→ **Work to be completed**: The line holding "secteurs du redoutable Groupe 12." and all lines that follow it to the end of the data: return these exactly, and nothing more.

→ **Entries supplied**:
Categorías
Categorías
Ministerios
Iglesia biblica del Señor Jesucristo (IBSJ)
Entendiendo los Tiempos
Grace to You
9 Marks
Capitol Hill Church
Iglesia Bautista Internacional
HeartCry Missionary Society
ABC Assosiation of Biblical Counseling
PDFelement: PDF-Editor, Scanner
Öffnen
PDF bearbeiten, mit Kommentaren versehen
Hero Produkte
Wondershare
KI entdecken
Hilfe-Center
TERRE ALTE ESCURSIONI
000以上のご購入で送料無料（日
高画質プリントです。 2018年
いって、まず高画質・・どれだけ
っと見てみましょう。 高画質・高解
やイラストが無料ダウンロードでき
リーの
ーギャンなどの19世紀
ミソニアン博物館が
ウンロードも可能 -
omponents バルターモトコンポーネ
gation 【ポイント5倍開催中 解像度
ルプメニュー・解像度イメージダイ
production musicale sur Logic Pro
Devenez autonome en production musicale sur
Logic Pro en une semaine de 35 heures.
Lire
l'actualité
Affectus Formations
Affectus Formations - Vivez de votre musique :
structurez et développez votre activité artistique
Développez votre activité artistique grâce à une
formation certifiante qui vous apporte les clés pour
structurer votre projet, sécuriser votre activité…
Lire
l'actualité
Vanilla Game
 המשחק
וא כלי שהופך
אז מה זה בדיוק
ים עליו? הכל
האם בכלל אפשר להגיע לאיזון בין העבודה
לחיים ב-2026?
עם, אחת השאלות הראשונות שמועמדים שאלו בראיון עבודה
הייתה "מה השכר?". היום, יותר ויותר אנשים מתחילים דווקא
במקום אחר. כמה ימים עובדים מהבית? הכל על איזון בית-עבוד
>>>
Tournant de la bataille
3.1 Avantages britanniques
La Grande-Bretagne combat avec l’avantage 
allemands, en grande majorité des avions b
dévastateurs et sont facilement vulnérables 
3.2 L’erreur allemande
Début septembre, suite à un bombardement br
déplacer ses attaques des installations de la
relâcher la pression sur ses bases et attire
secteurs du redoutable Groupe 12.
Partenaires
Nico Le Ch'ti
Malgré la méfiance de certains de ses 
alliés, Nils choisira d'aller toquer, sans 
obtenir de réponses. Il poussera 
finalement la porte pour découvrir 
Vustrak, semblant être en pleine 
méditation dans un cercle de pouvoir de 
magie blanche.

→ **Exercise output**:
secteurs du redoutable Groupe 12.
Partenaires
Nico Le Ch'ti
Malgré la méfiance de certains de ses 
alliés, Nils choisira d'aller toquer, sans 
obtenir de réponses. Il poussera 
finalement la porte pour découvrir 
Vustrak, semblant être en pleine 
méditation dans un cercle de pouvoir de 
magie blanche.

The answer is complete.